Step 1. Cut the shafts to size.
For the first step, you’ll need an arrow-squaring tool and an arrow saw, or you can have your shafts cut and squared at a pro shop. My method for measuring arrows before cutting is simple. I set my release in a mode that will not fire, draw my bow back, and have a friend make a mark with a silver Sharpie on the shaft where I want the cut—usually anywhere from 3/4 of an inch to 2 inches in front of the arrow shelf.

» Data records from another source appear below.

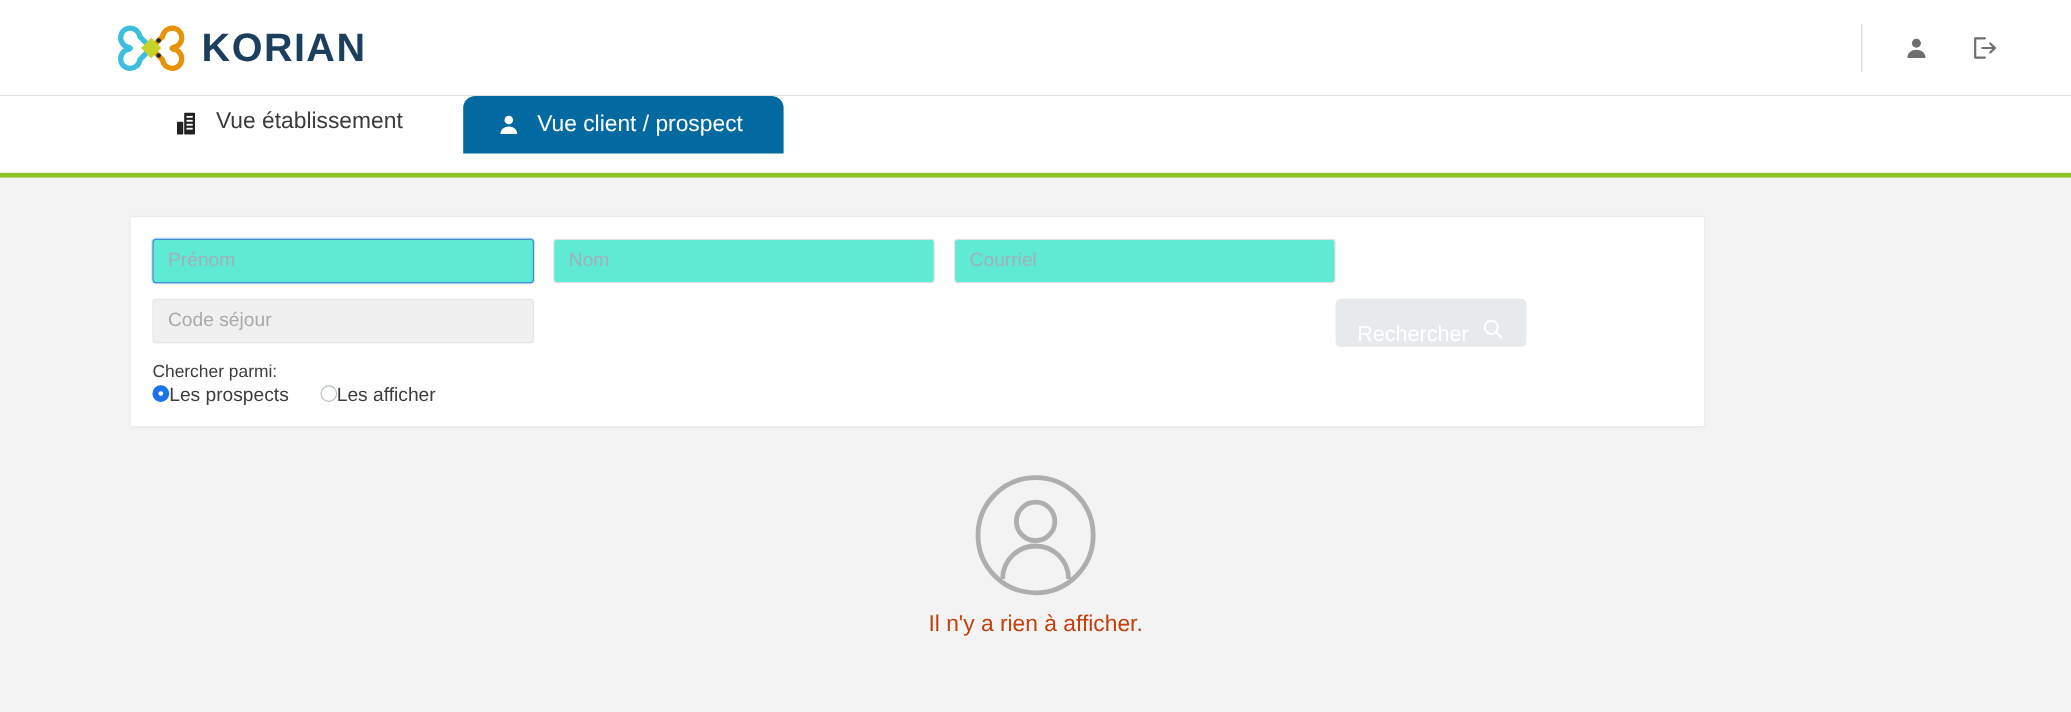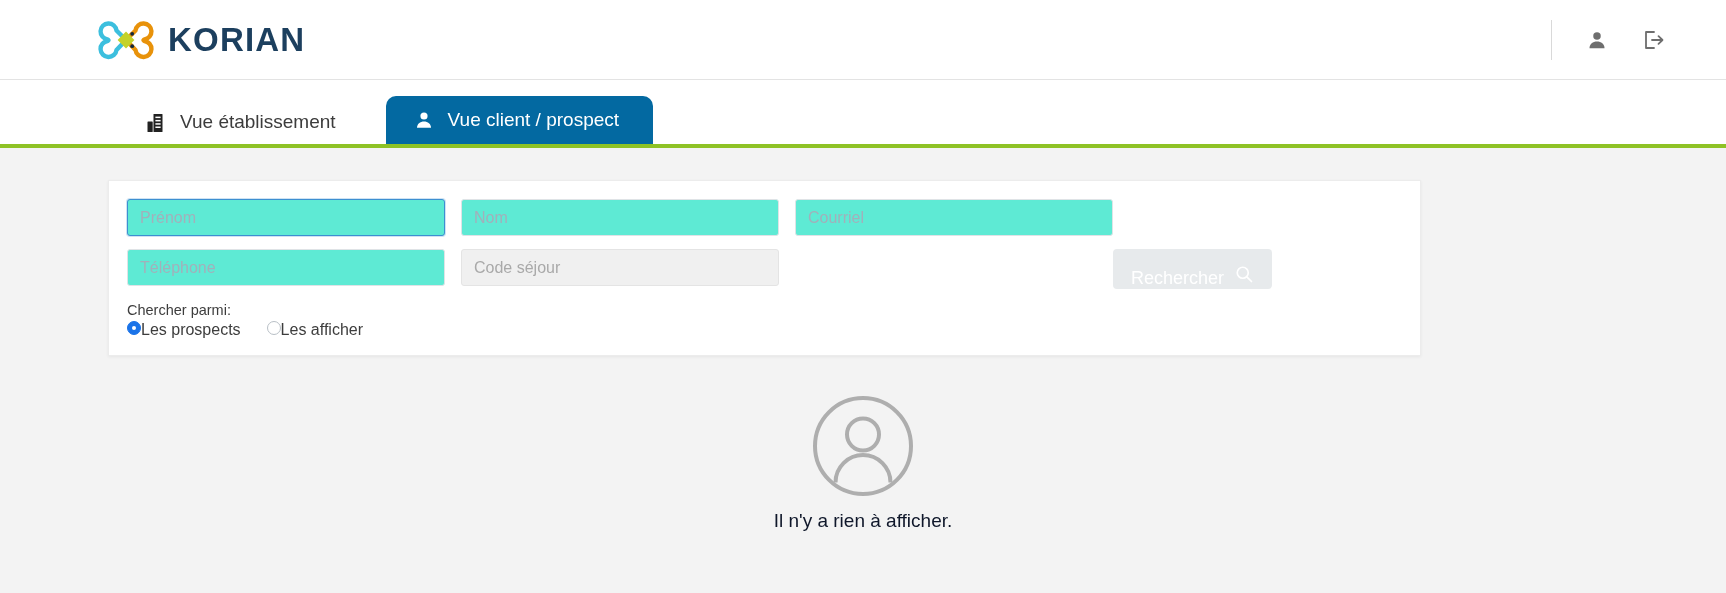--- a/index.html
+++ b/index.html
@@ -62,7 +62,6 @@
     height: 68px;
     background: #ffffff;
     display: flex;
-    align-items: flex-end;
     padding-left: 120px;
     position: relative;
     border-bottom: 4px solid #8ec225;

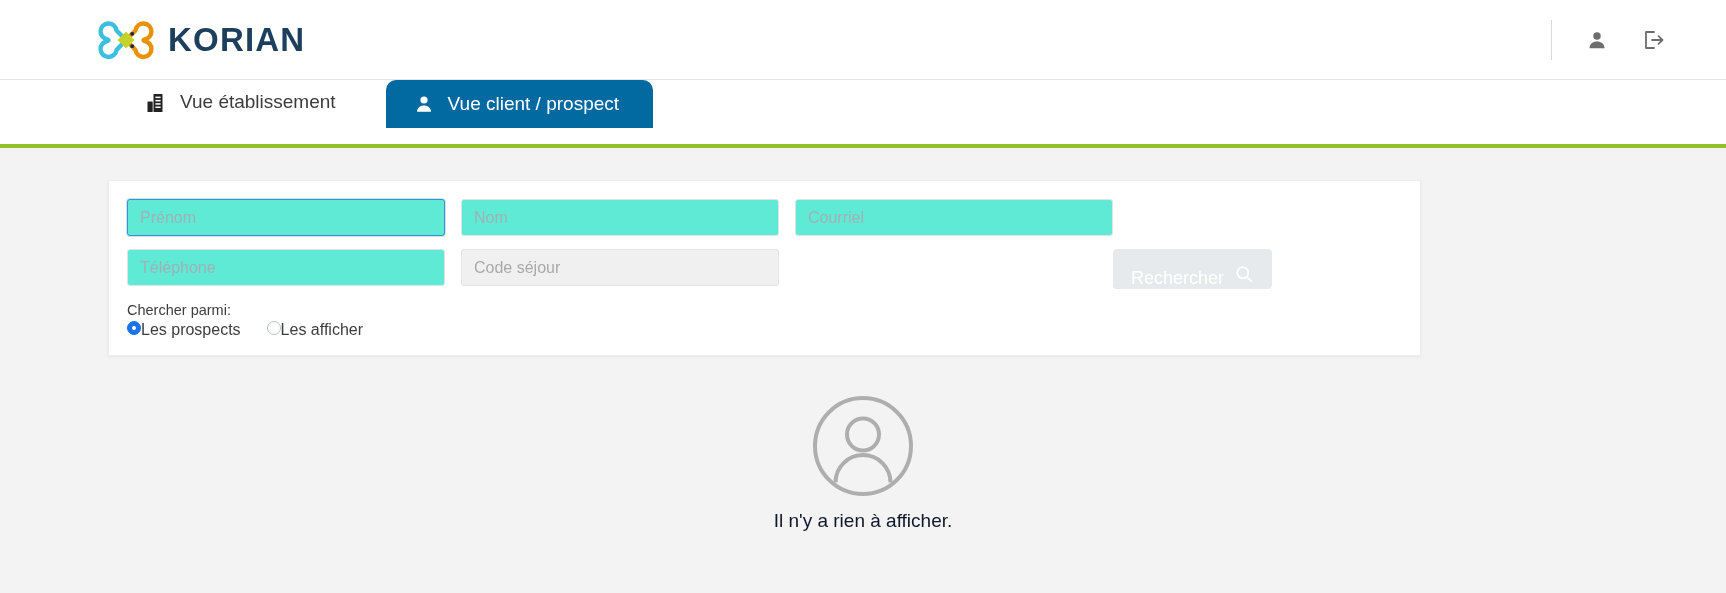--- a/index.html
+++ b/index.html
@@ -276,7 +276,6 @@
     </div>
 
     <div class="row">
-      <input class="fld" placeholder="Téléphone" style="">
       <input class="fld disabled" disabled="" placeholder="Code séjour" style="">
       <div class="spacer-flex"></div>
       <button class="btn-search" disabled="">

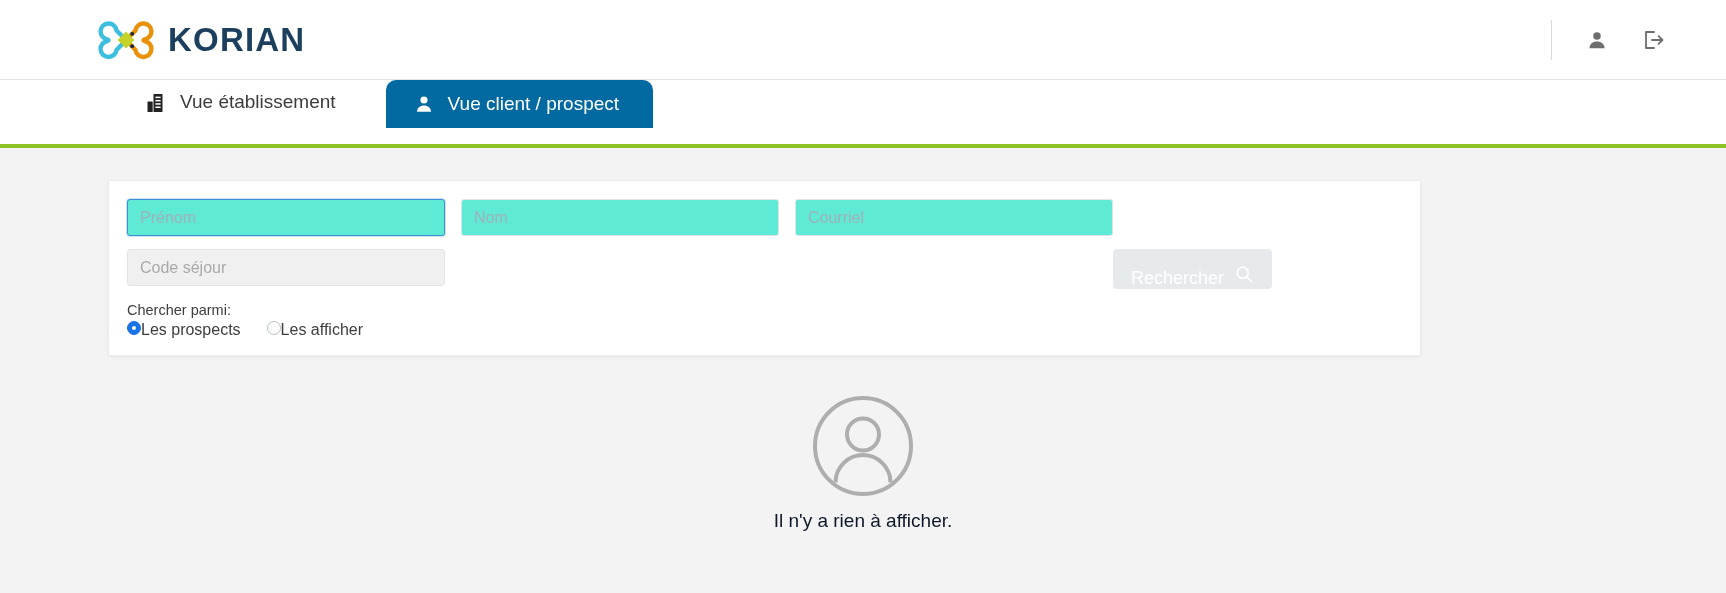--- a/index.html
+++ b/index.html
@@ -197,7 +197,7 @@
   }
   .empty-text {
     font-size: 19px;
-    color: #0f172a;
+    color: #c2410c;
   }
 </style>
 </head>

When doing this, consider what type of insert or outsert you’ll be using. If you’re shooting an outsert, which protrudes from the shaft, remember that it will add a little length to your finished arrow. The most important thing here is that you don’t cut your shafts so short that an attached broadhead will interfere with or come back too far into the shelf. This can cause damage to the bow—but, much worse, it could slice up your bow hand. Be careful. For reference, I shoot a draw length of 29 inches, and my finished arrows, with nock and insert, measure 28-1/4 inches.

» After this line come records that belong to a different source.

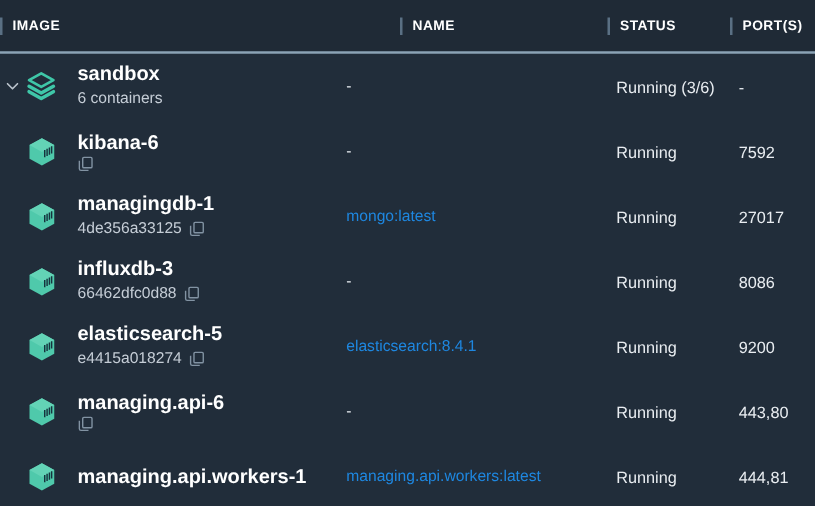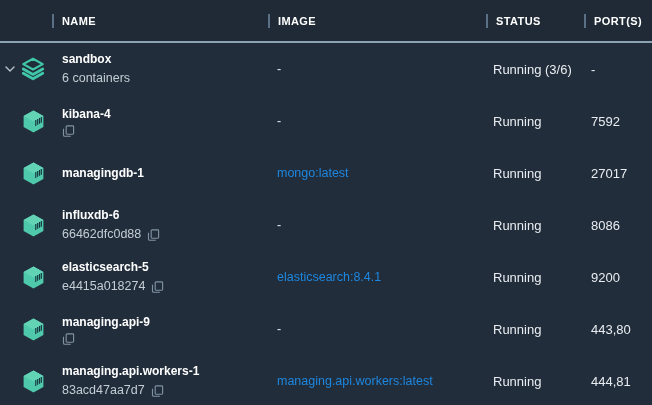--- a/index.html
+++ b/index.html
@@ -101,13 +101,13 @@
 
 <div class="app">
   <div class="thead grid">
+    <div class="th">
+      <span class="colbar"></span>
+      <span class="th-label">IMAGE</span>
+    </div>
     <div class="th th-name">
       <span class="colbar"></span>
       <span class="th-label">NAME</span>
-    </div>
-    <div class="th">
-      <span class="colbar"></span>
-      <span class="th-label">IMAGE</span>
     </div>
     <div class="th">
       <span class="colbar"></span>

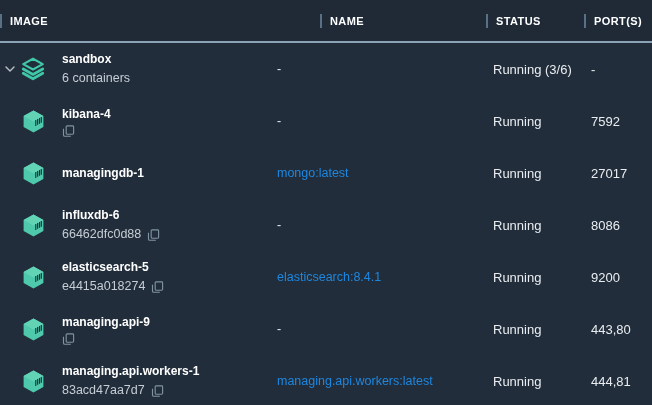--- a/index.html
+++ b/index.html
@@ -77,7 +77,7 @@
     line-height:19px;
   }
   .nm{
-    font-size:12px;
+    font-size:16px;
     font-weight:700;
     color:var(--text);
     white-space:nowrap;

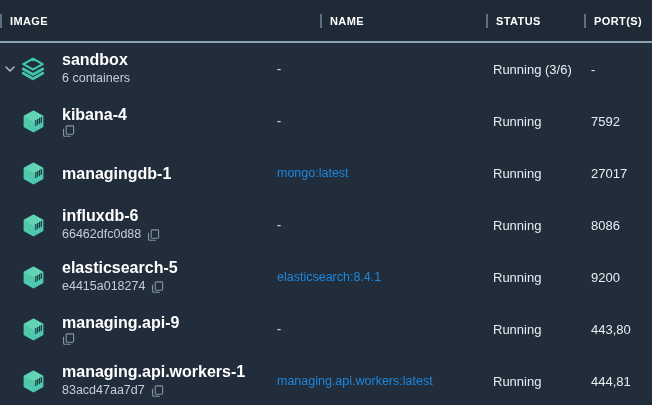--- a/index.html
+++ b/index.html
@@ -161,7 +161,7 @@
         </svg>
       </span>
       <span class="texts">
-        <span class="nm">kibana-4</span>
+        <span class="nm">kibana-6</span>
         <span class="sub">
           <svg class="copy" width="13" height="14" viewBox="0 0 14 14">
             <rect x="4.5" y="1.5" width="8" height="9" rx="1" fill="none" stroke="#8293a3" stroke-width="1.2"></rect>

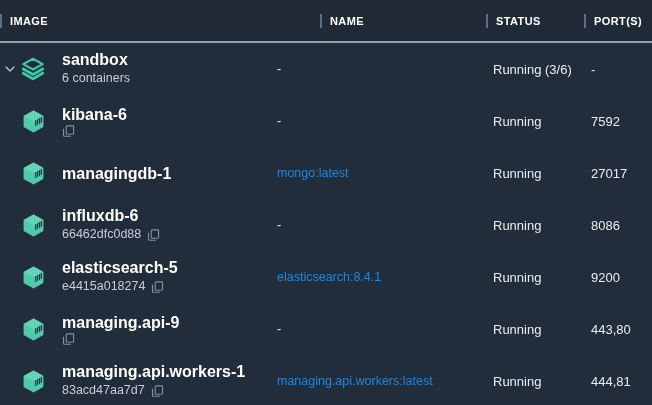--- a/index.html
+++ b/index.html
@@ -190,6 +190,13 @@
       </span>
       <span class="texts">
         <span class="nm">managingdb-1</span>
+        <span class="sub">
+          <span>4de356a33125</span>
+          <svg class="copy" width="13" height="14" viewBox="0 0 14 14">
+            <rect x="4.5" y="1.5" width="8" height="9" rx="1" fill="none" stroke="#8293a3" stroke-width="1.2"></rect>
+            <path d="M9.5 12.7 H3 a1.4 1.4 0 0 1 -1.4 -1.4 V4.5" fill="none" stroke="#8293a3" stroke-width="1.2"></path>
+          </svg>
+        </span>
       </span>
     </div>
     <div class="cell cell-image link">mongo:latest</div>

When cutting arrows, leave the nock inserted and then square the cut end with the squaring tool, which is nothing more than sandpaper attached to a perfectly square piece of metal. Afterward, you need to remove the nock and square the arrow’s backend. Don’t skip either squaring step. In order for your nocks and broadheads to spin true, those cuts need to be perfectly square.

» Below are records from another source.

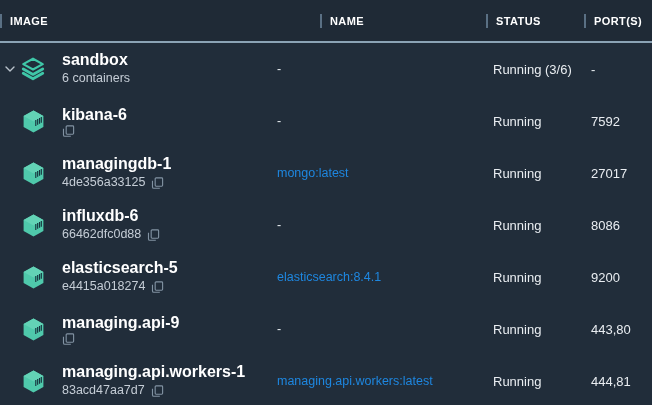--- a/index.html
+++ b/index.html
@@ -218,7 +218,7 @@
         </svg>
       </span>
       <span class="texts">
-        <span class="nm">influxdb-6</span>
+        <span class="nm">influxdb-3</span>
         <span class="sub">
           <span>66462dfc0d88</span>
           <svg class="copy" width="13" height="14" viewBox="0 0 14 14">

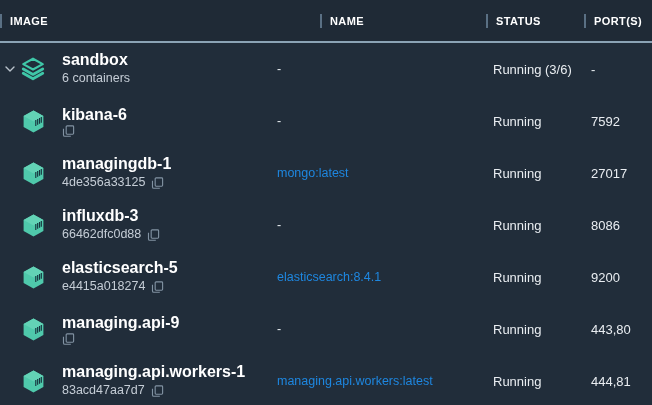--- a/index.html
+++ b/index.html
@@ -276,7 +276,7 @@
         </svg>
       </span>
       <span class="texts">
-        <span class="nm">managing.api-9</span>
+        <span class="nm">managing.api-6</span>
         <span class="sub">
           <svg class="copy" width="13" height="14" viewBox="0 0 14 14">
             <rect x="4.5" y="1.5" width="8" height="9" rx="1" fill="none" stroke="#8293a3" stroke-width="1.2"></rect>

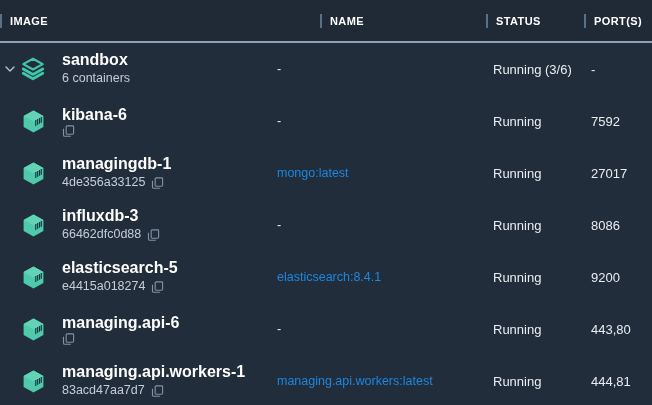--- a/index.html
+++ b/index.html
@@ -305,13 +305,6 @@
       </span>
       <span class="texts">
         <span class="nm">managing.api.workers-1</span>
-        <span class="sub">
-          <span>83acd47aa7d7</span>
-          <svg class="copy" width="13" height="14" viewBox="0 0 14 14">
-            <rect x="4.5" y="1.5" width="8" height="9" rx="1" fill="none" stroke="#8293a3" stroke-width="1.2"></rect>
-            <path d="M9.5 12.7 H3 a1.4 1.4 0 0 1 -1.4 -1.4 V4.5" fill="none" stroke="#8293a3" stroke-width="1.2"></path>
-          </svg>
-        </span>
       </span>
     </div>
     <div class="cell cell-image link">managing.api.workers:latest</div>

Step 2. Install the insterts.
After your arrows are cut to size and squared, use a cotton swab and some rubbing alcohol or acetone or clean any carbon residue from the inside the arrow shaft. Allow the cleaning solution to dry, and then follow the manufacturer’s instructions regarding insert attachment. (For simplicity’s sake, “insert” refers to both inserts and outserts in this section.) In most cases, inserts can simply be glued in using any approved aftermarket insert glue. You just apply some adhesive—not too much—to the part of the insert that goes inside the arrow. Twist the arrow as you push the insert into the shaft to distribute the glue against the shaft wall evenly. Once the insert is seated, take a paper towel and remove any excess adhesive. Then allow the glue completely dry via the instructions.
Step 3. Add a wrap, if wanted.
If you plan to add a wrap, this is the time to do it, after the inserts have had time to dry. Lay the wrap down on a flat surface, line the back end of the arrow (below the nock) up with one edge of the wrap and roll your arrow across it slowly while using downward pressure. That’s all there is to it.
Step 4. Fletch your arrows.
The last step is to fletch your arrows, which is basically just a matter of gluing on your vanes. For this, you’ll need a quality arrow fletcher. I have used the well-known Bitzenburger fletching jig for years, but there are lots of other good options out there. All come with or provide the option to purchase various arms to create different fletch orientations (straight, offset, or helical). One of the reasons I like the Bitzenburger is because while some jigs do not give you the option of easily switching from a three-fletch to a four-fletch configuration, it does.
The fletching process is slightly different with various jigs, but very straightforward with any of them. The first step is applying a bead of fletch glue down each vane. Don’t get carried away; a little goes a long way, and you don’t want much excess running out from underneath your vanes. Then follow the jig’s instructions to attach the vanes to the shaft. The jig will align the vanes perfectly in the correct orientation and hold them there until the glue dries enough to remove the arrow from the jig.